#### WHAT IS BEING ASKED:
Scanning the entries below, copy every line that contains the word "sovietmoviesonline".

#### INFORMATION GIVEN:
[Start of section]
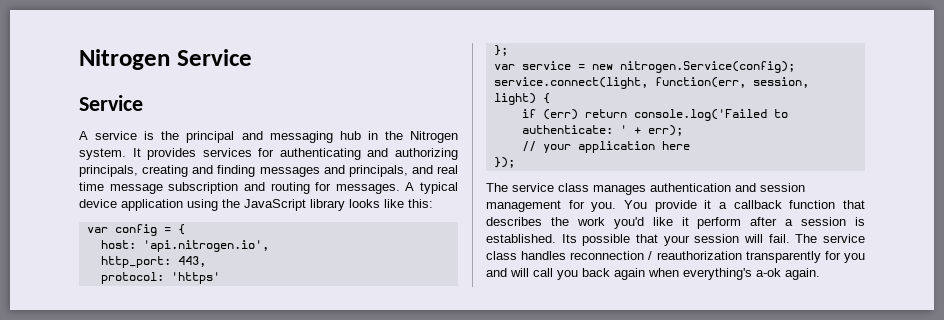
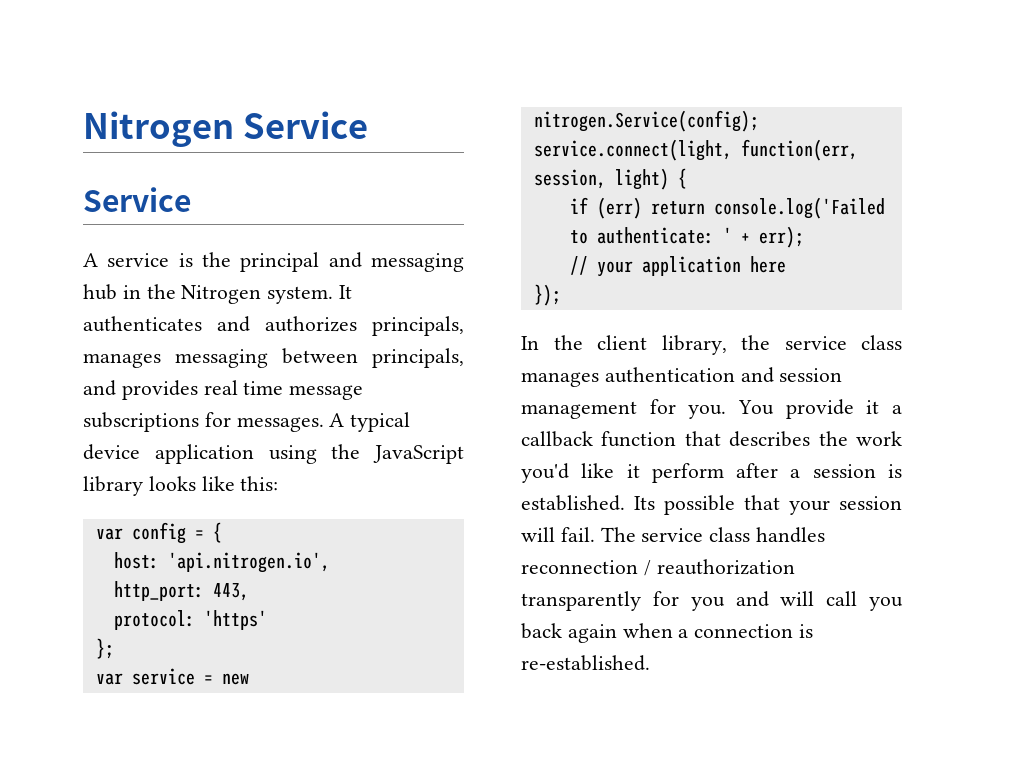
[147,148,458,160] [79,165,345,177] provides services for authenticating and authorizing principals, creating and finding messages and -> [83,316,464,336] [83,348,358,368] authenticates and authorizes principals, manages messaging between
(433, 169) none -> [121,380,198,400] provides
[168,182,310,194] subscription and routing -> [83,412,199,432] subscriptions
[486,183,508,192] The -> [521,335,770,355] In the client library, the
[683,268,820,280] everything's a-ok again. -> [678,624,814,638] [521,655,650,671] a connection is re-established.

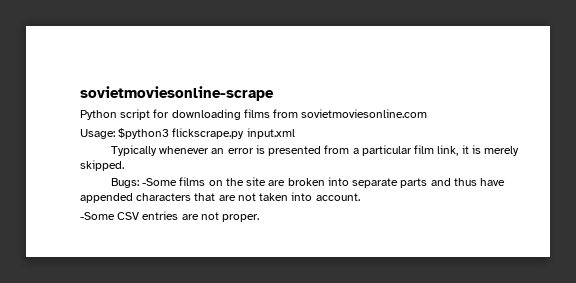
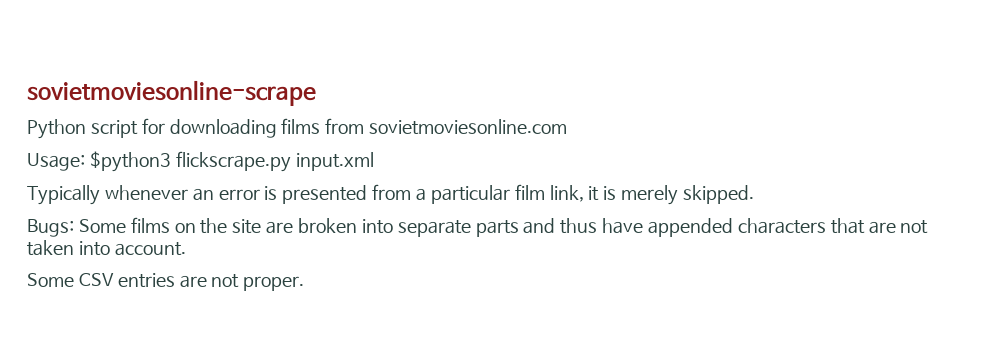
[142,178,178,186] -Some -> [78,219,126,233] Some
[80,212,115,220] -Some -> [27,273,74,287] Some

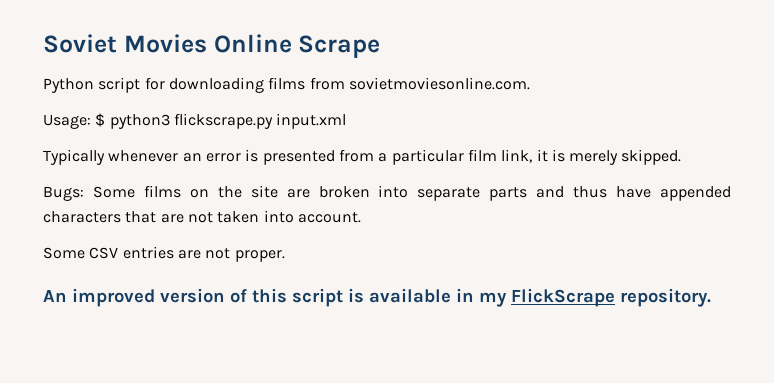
[27,80,316,106] sovietmoviesonline-scrape -> [43,34,381,58] Soviet Movies Online Scrape
[369,119,568,135] sovietmoviesonline.com -> [348,77,530,90] sovietmoviesonline.com.
[89,151,171,172] $python3 -> [95,113,170,129] $ python3
(305, 283) none -> [43,288,711,307] // An improved version of this script is available in my FlickScrape repository.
[End of section]
#### FINISHED TASK:
[27,80,316,106] sovietmoviesonline-scrape -> [43,34,381,58] Soviet Movies Online Scrape
[369,119,568,135] sovietmoviesonline.com -> [348,77,530,90] sovietmoviesonline.com.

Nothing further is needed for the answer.